Plans by the European Commission to ban fishermen from discarding young undersized fish have been dismissed as "grandstanding and impractical" by the Scottish fleet.

The fishermen say while they support the aim of reducing discards - dumping unwanted fish overboard - implementing an unenforcable ban is not the way forward.

The commission says discard rates in European fisheries vary from negligible in some small-scale coastal fisheries, to 70-90% of the catches in some trawl fisheries.

Scottish fishermen say the latter does not relate to them because conservation efforts by the fleet have reduced discards to under 5%.

The EC plan is to adopt a progressive fishery-by-fishery discard ban and the setting of standards for maximum acceptable by-catch.

"This will provide an incentive to industry to devise ways to meeting the by-catch targets, rather than through series of measures to regulate landing," said Joe Borg, European Commissioner for Fisheries and Maritime Affairs.

"In short, the incentive would be for fishers to take from the sea only what can be marketed.

"The debate on achieving these aims will continue till the end of 2007 and the first proposed measures could be tabled in 2008.

"Discarding is wrong because it represents a waste of precious marine resources. It makes no ecological, economic or ethical sense. The sooner we bring this wasteful practice to an end, the better for fish stocks, the marine environment and the fishing industry."

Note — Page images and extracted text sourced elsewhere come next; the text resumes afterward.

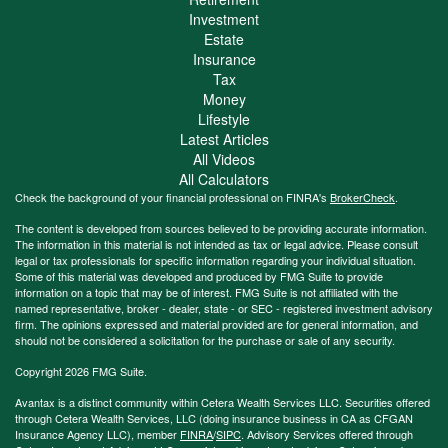
Investment
Estate
Insurance
Tax
Money
Lifestyle
Latest Articles
All Videos
All Calculators
Check the background of your financial professional on FINRA's
BrokerCheck
.
The content is developed from sources believed to be providing accurate information.
The information in this material is not intended as tax or legal advice. Please consult
legal or tax professionals for specific information regarding your individual situation.
Some of this material was developed and produced by FMG Suite to provide
information on a topic that may be of interest. FMG Suite is not affiliated with the
named representative, broker - dealer, state - or SEC - registered investment advisory
firm. The opinions expressed and material provided are for general information, and
should not be considered a solicitation for the purchase or sale of any security.
Copyright 2026 FMG Suite.
Avantax is a distinct community within Cetera Wealth Services LLC. Securities offered
through Cetera Wealth Services, LLC (doing insurance business in CA as CFGAN
Insurance Agency LLC), member
FINRA
/
SIPC
. Advisory Services offered through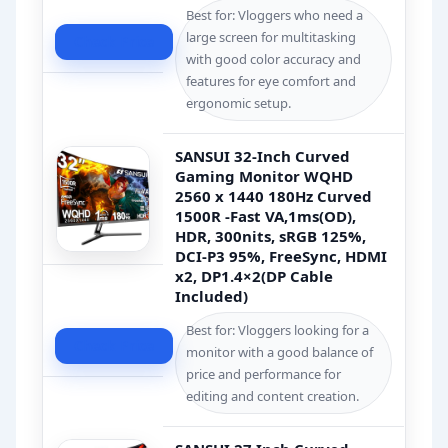
Best for: Vloggers who need a
large screen for multitasking
Check Price
with good color accuracy and
features for eye comfort and
ergonomic setup.
SANSUI 32-Inch Curved
Gaming Monitor WQHD
2560 x 1440 180Hz Curved
1500R -Fast VA,1ms(OD),
HDR, 300nits, sRGB 125%,
DCI-P3 95%, FreeSync, HDMI
x2, DP1.4×2(DP Cable
Included)
Best for: Vloggers looking for a
Check Price
monitor with a good balance of
price and performance for
editing and content creation.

However, Mike Park, executive chairman of the Scottish White Fish Producers' Association, said: "This is a grandstanding statement. Scottish fishermen are now more intent on trying to deliver things which have meaning - like looking at real time closures and at greater selectivity measures.

"The first thing banning discards does is to legitimise the landing of undersized fish and I am not sure that is compatible with where the commission wants to go.

"We should be trying to build a suite of measures which protect undersized fish, protects the juveniles."

Meanwhile, some west coast fishermen could be signing on as unemployed from this morning because of the Scottish Executive's order to ban scallop fishing in the Firth of Lorne.

That was the warning sounded last night by fishermen's leaders after they had unsuccessfully lobbied Holyrood's Environment Committee yesterday to oppose the order, which will shortly come into force covering the large area of water around Oban and Mull.

Ministers are convinced that the order is necessary because of European environmental directives and the damage caused by dredging for scallops.